[Data entries]
-=-=-=-=-
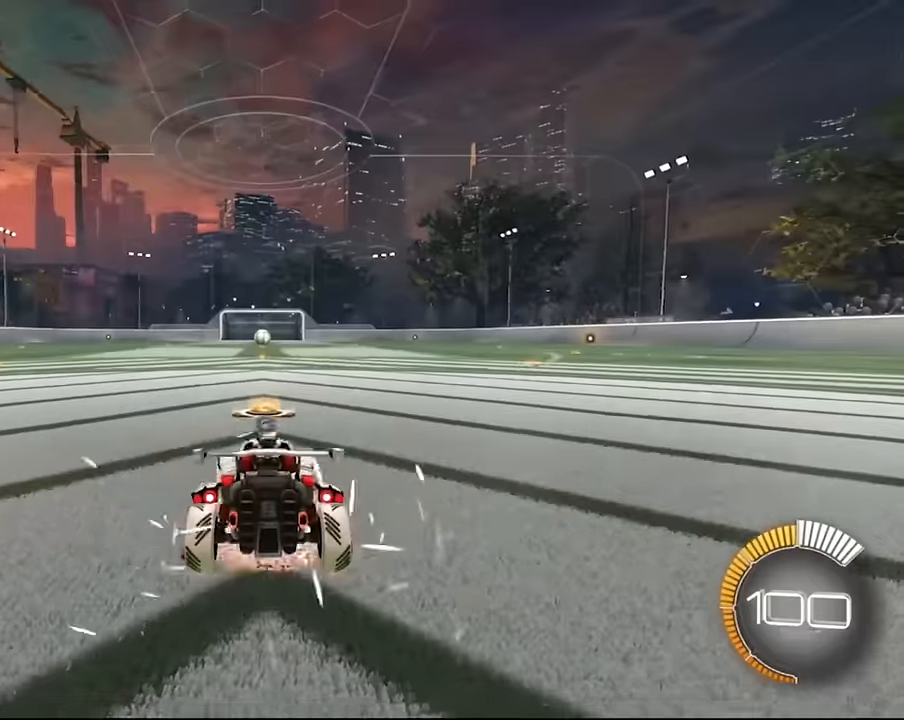
{"buttons": ["CROSS", "SQUARE", "L1"], "left_stick": "right", "right_stick": "center", "events": [[133, "CROSS", "up"], [166, "CROSS", "down"], [200, "left_stick", "down-right"], [233, "L1", "down"], [300, "left_stick", "right"], [433, "SQUARE", "down"]]}
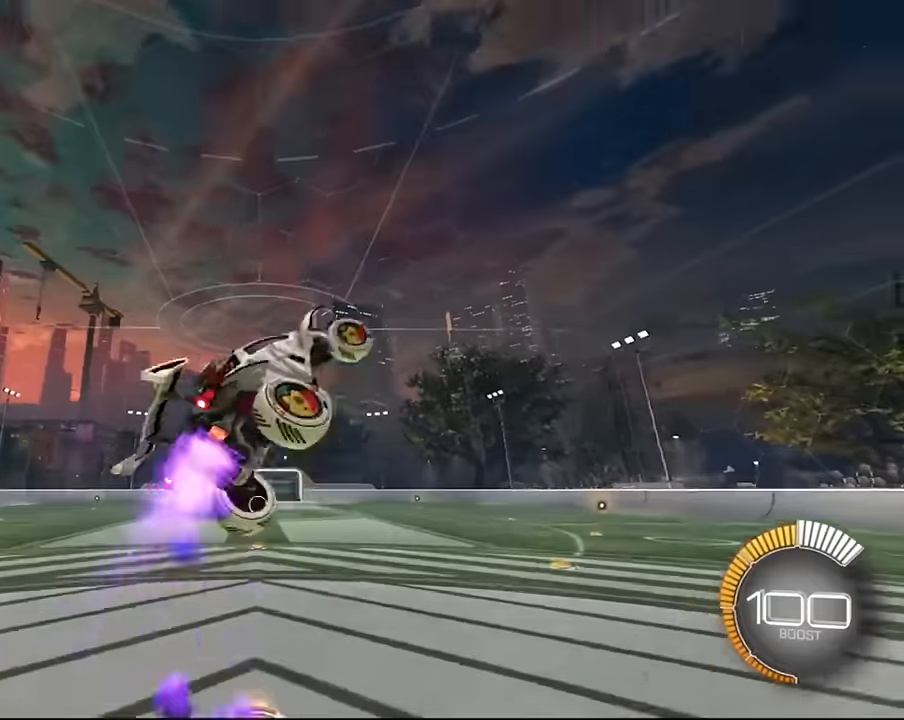
{"buttons": ["CROSS", "SQUARE", "L1"], "left_stick": "down", "right_stick": "center", "events": [[267, "left_stick", "center"], [434, "left_stick", "down"]]}
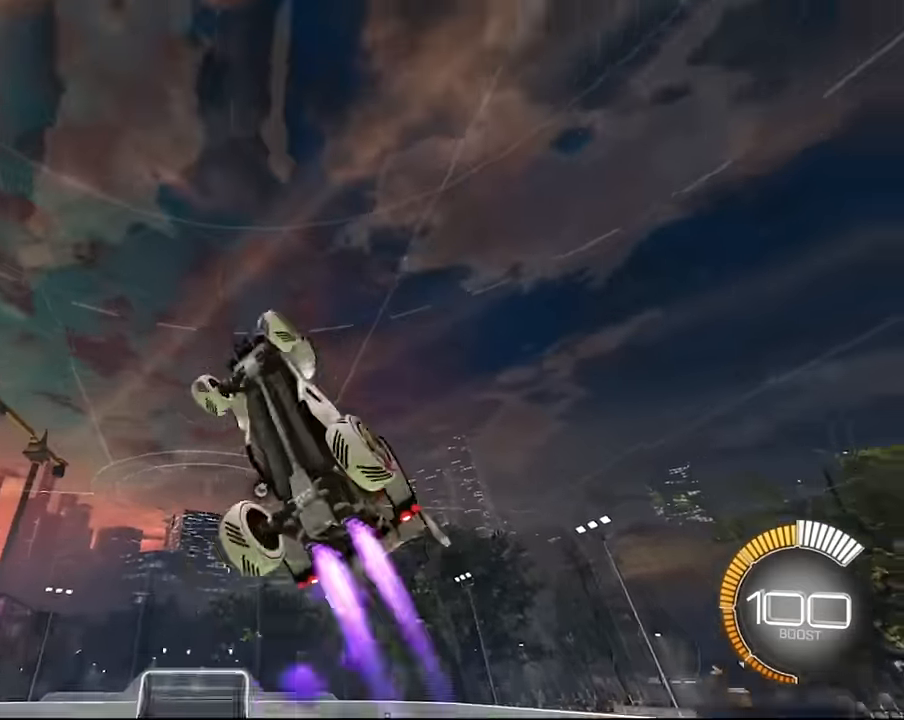
{"buttons": ["CROSS", "SQUARE", "L1"], "left_stick": "center", "right_stick": "center", "events": [[100, "left_stick", "center"], [200, "left_stick", "down"], [467, "left_stick", "center"]]}
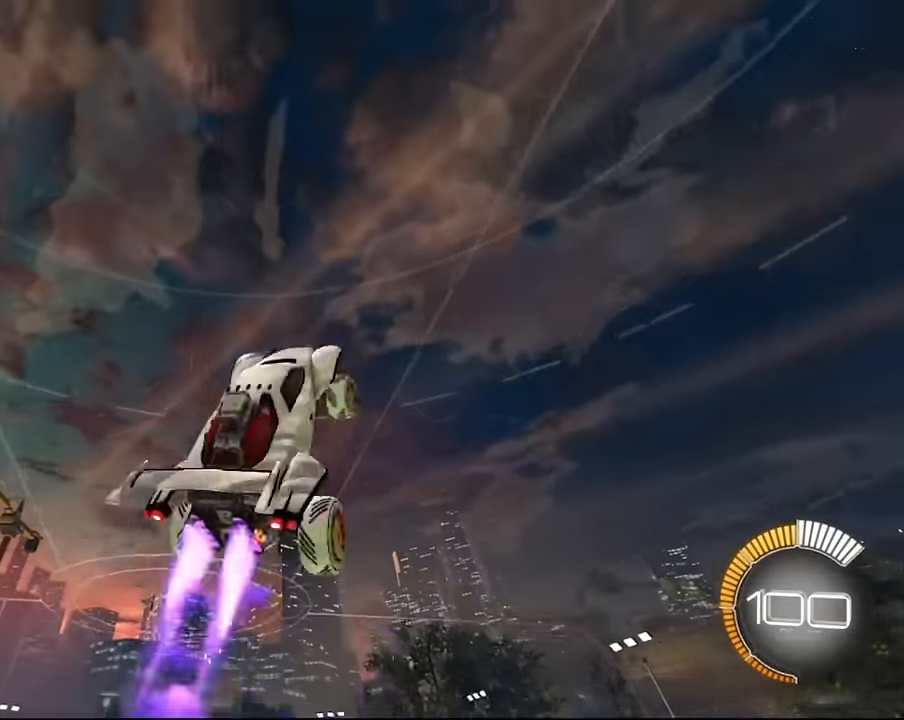
{"buttons": ["CROSS", "SQUARE", "L1"], "left_stick": "center", "right_stick": "center", "events": [[134, "left_stick", "right"], [234, "left_stick", "center"], [367, "left_stick", "right"], [501, "left_stick", "center"]]}
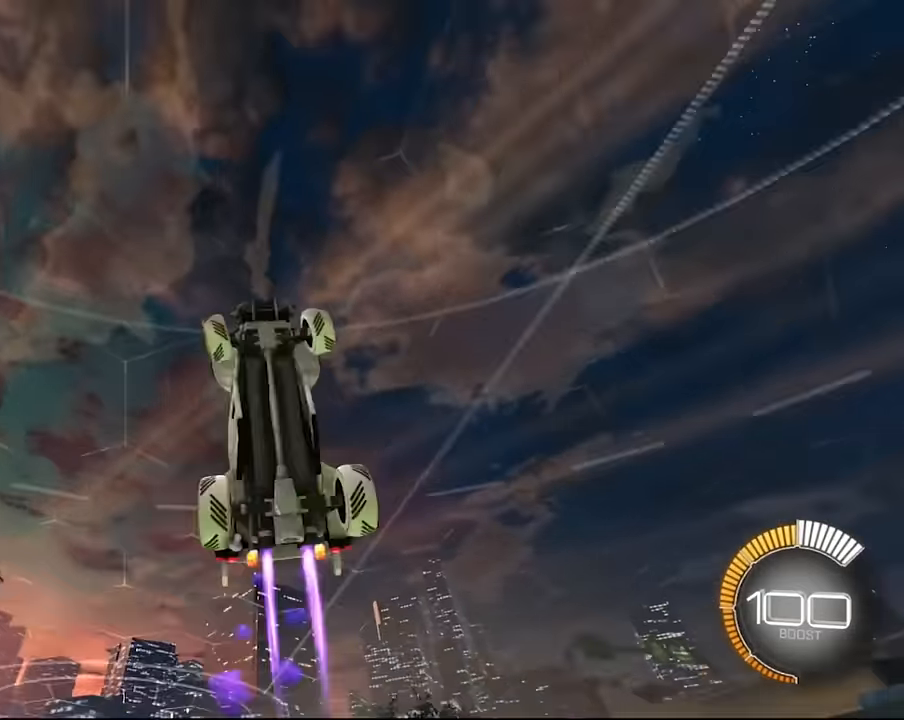
{"buttons": [], "left_stick": "center", "right_stick": "center", "events": [[133, "SQUARE", "up"], [166, "CROSS", "up"], [300, "L1", "up"], [333, "CIRCLE", "down"], [500, "CIRCLE", "up"]]}
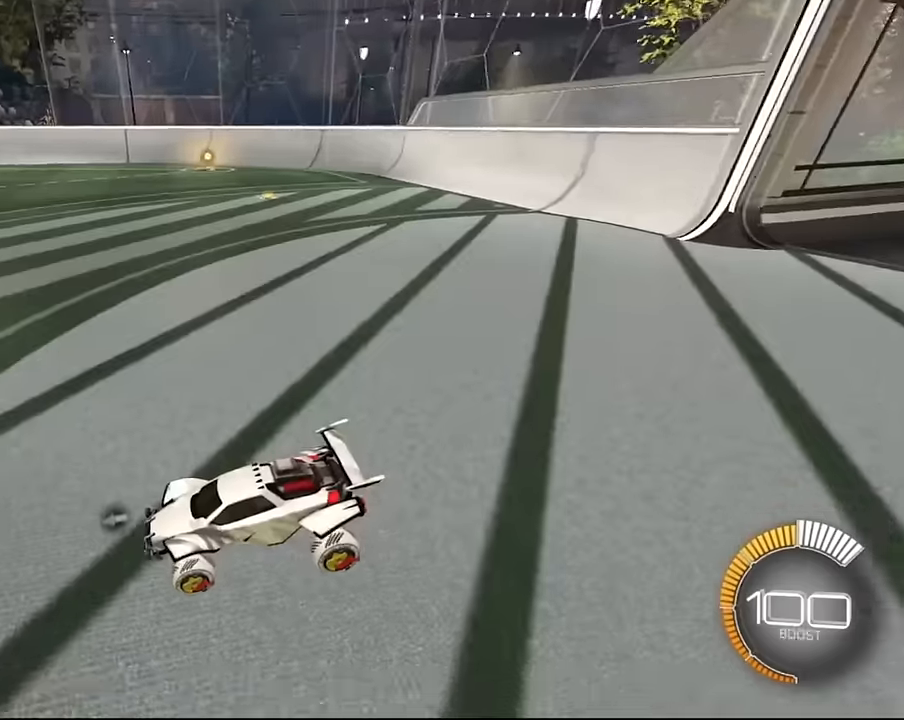
{"buttons": ["CROSS", "L1"], "left_stick": "right", "right_stick": "center", "events": [[467, "CROSS", "down"], [467, "L1", "down"], [467, "left_stick", "right"]]}
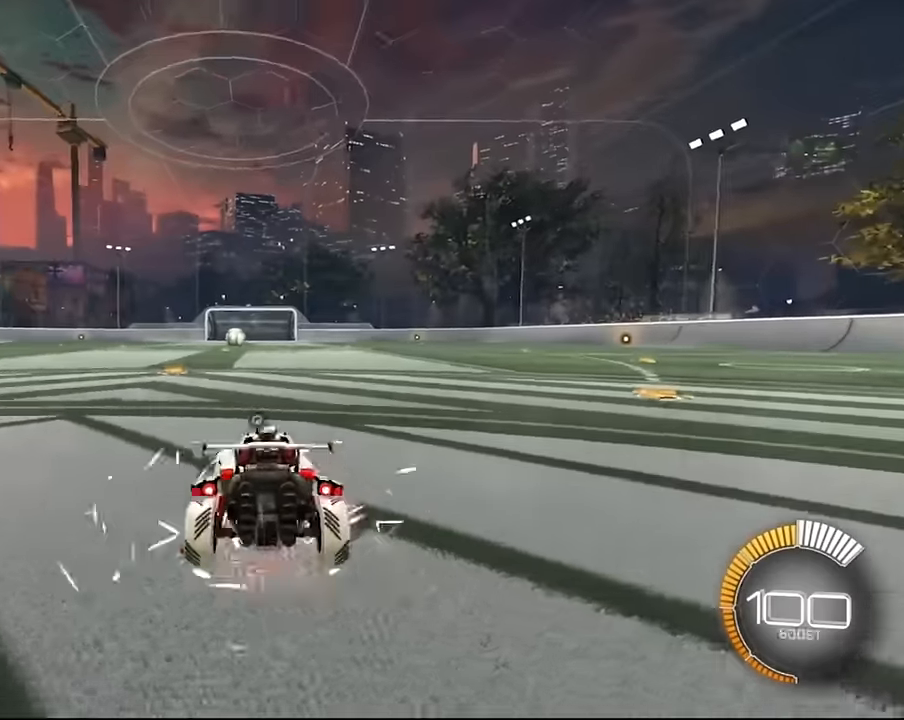
{"buttons": ["L1"], "left_stick": "up-right", "right_stick": "center", "events": [[400, "left_stick", "up-right"], [433, "CROSS", "up"]]}
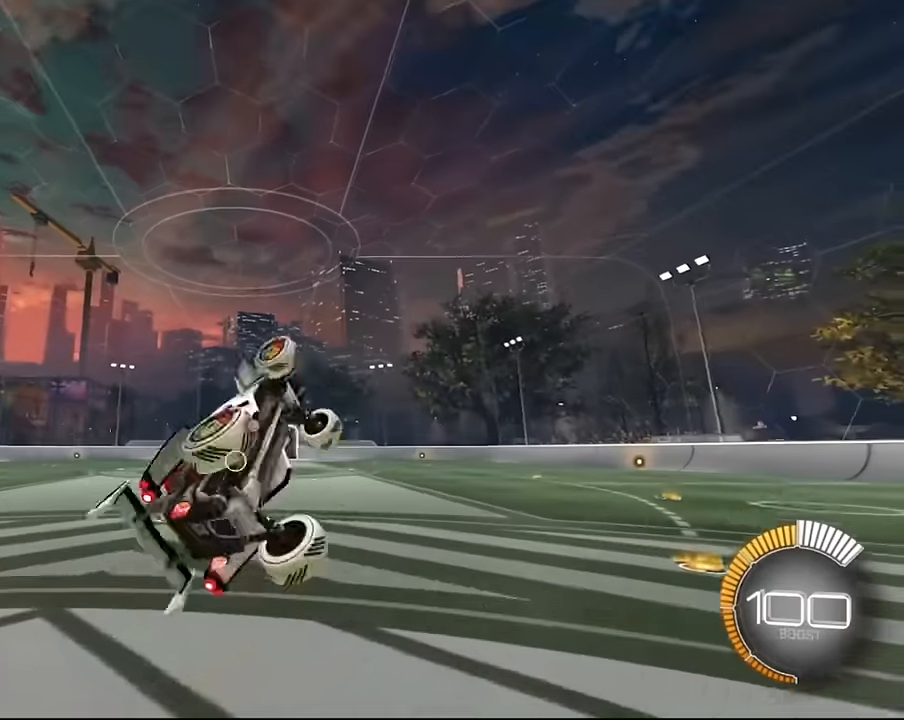
{"buttons": ["L1"], "left_stick": "center", "right_stick": "center", "events": [[267, "left_stick", "center"]]}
-=-=-=-=-
EXERCISE :: Which lines of the data contain the word "down"? Copy each one.

RESULT FOR THIS TASK ::
{"buttons": ["CROSS", "SQUARE", "L1"], "left_stick": "right", "right_stick": "center", "events": [[133, "CROSS", "up"], [166, "CROSS", "down"], [200, "left_stick", "down-right"], [233, "L1", "down"], [300, "left_stick", "right"], [433, "SQUARE", "down"]]}
{"buttons": ["CROSS", "SQUARE", "L1"], "left_stick": "down", "right_stick": "center", "events": [[267, "left_stick", "center"], [434, "left_stick", "down"]]}
{"buttons": ["CROSS", "SQUARE", "L1"], "left_stick": "center", "right_stick": "center", "events": [[100, "left_stick", "center"], [200, "left_stick", "down"], [467, "left_stick", "center"]]}
{"buttons": [], "left_stick": "center", "right_stick": "center", "events": [[133, "SQUARE", "up"], [166, "CROSS", "up"], [300, "L1", "up"], [333, "CIRCLE", "down"], [500, "CIRCLE", "up"]]}
{"buttons": ["CROSS", "L1"], "left_stick": "right", "right_stick": "center", "events": [[467, "CROSS", "down"], [467, "L1", "down"], [467, "left_stick", "right"]]}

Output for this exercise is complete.